Shar strode over to the corpses and tapped on their shells, turning them to brilliant motes of triangular Issi that glimmered in the minimal light. The spikes were far less brilliant, moving like the tendrils of a vine-based Issi beast to ensnare and subsequently puncture an ant that was pooling their light into a technique. Once it had more holes than intact body parts, Shar retracted the tendrils and let them slither a wide circle around her knees like a mass of writhing snakes.

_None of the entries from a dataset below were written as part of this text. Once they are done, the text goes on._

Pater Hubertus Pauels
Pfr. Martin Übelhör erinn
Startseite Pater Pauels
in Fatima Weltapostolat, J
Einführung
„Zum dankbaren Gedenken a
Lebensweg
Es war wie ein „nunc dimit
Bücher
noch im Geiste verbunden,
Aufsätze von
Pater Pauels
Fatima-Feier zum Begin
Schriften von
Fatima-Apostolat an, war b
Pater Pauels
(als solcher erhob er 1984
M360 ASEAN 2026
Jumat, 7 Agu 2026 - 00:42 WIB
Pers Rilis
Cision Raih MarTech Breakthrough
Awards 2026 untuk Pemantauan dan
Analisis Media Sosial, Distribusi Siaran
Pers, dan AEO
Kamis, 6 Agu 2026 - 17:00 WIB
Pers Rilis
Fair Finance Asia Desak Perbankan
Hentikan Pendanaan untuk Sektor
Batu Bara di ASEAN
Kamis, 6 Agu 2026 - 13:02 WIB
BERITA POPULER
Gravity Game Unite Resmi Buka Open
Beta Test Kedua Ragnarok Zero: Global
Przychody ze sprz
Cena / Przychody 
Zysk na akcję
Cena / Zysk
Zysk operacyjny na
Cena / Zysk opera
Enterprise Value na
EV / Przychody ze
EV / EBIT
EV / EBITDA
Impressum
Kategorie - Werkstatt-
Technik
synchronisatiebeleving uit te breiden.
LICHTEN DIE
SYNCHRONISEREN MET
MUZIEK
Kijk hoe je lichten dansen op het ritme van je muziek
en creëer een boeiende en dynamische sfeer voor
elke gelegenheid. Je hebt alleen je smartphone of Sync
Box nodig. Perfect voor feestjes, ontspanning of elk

The whole grisly spectacle took less than thirty seconds. The two remaining butterflies took to the air and began whipping sparkling silver winds between the two of them, gaining speed with every rotation. It didn’t matter. Shar sheared the wings from the leftmost one in a spray of liquid red, the winds petering out before they could do any real damage, and executed the final butterfly with a ring of mist filled with shards. Absolutely brutal efficiency.

Elach laughed incredulously and focused on the now empty grove. Shar had easily completed her half of the plan. Now it was his turn.

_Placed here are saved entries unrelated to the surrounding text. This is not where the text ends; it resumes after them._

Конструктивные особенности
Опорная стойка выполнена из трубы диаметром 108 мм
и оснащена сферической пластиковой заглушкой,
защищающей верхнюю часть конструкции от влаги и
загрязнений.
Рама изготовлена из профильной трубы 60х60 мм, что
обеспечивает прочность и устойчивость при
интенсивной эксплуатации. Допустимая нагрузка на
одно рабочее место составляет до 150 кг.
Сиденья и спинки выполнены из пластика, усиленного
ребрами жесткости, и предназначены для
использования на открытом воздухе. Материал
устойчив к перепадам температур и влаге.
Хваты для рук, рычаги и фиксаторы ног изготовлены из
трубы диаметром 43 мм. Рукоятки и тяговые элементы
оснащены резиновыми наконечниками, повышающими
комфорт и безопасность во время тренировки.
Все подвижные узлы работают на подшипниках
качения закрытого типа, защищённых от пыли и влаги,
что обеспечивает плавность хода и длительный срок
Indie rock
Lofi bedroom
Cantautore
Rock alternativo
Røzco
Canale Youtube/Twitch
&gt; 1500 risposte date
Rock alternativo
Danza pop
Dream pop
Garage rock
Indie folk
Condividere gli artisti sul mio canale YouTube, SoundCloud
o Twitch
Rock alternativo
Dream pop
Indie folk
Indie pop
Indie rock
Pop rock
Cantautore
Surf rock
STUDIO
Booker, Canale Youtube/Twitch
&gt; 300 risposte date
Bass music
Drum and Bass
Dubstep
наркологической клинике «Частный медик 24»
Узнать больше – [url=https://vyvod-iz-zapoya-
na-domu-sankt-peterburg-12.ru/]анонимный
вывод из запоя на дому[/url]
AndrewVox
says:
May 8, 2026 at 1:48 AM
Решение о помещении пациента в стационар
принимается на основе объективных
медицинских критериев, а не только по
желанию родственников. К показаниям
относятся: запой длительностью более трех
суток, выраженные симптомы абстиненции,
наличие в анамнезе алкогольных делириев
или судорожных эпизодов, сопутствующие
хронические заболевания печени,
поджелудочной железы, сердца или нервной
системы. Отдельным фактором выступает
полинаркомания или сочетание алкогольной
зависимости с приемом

Izzik’s technique called out to everything around Elach, whispering promises of light and safety through the medium of his Issi. He felt countless tiny dots of light on the edges of his conscious mind, creeping just out of the range of his technique like a spider avoiding the light of a swinging lantern. They weren’t quite terrified of Izzik’s technique, but there was some sort of instinctual reticence within the myriad lights. But it wasn’t all the same reticence.

The pink dots wanted more than anything to answer Elach’s call, but they didn’t want to be the first colour to venture forth. They were prey, Elach realized, and wouldn’t move without knowing it was safe. The greens were their polar opposite; they didn’t want to come forward whatsoever, but they were slowly inching forward with an insatiable curiosity of the unknown and the desire to be the first to discover it. He somehow knew that if he could call the greens, the pinks would follow.

But that was only two out of an entire rainbow. Yellow, orange, red, purple, blue, black, and white were enigmas to his senses, and all the other colours he could tell were out there somewhere hadn’t shown the slightest interest in his technique. While he wondered why those other colours were so far out of reach, he felt the greens stirring. A single mote meandered from the edge of his mind to the inner reaches, tentatively brushing up against his technique with a touch that reminded Elach of the sharp edges of waxy leaves.

He smiled down at the little light with his eyes still firmly shut, turning up an open palm for it to rest. The green mote settled on his upturned palm with a pulse of comfort and content, shattering the floodgates for the rest of the greens. They spilled into his mind with reckless abandon, clustering over his hand with a weight that only pulled on his thoughts. Elach’s smile widened and he cracked one eye open, looking down to a buzzing swarm of green ten-sided shapes that glowed with a dark emerald light.

It was beyond comforting. He relaxed his shoulders and breathed a sigh of relief, letting Izzik’s technique fall to the unconscious part of his mind that governed things like breathing. It changed as it fell, but not in a way that he could fully describe. It was like the difference between fresh snow falling and a midwinter storm, between the change of seasons and the continuation of one. Comfort in the known, even though it is far worse than the unknown ever was.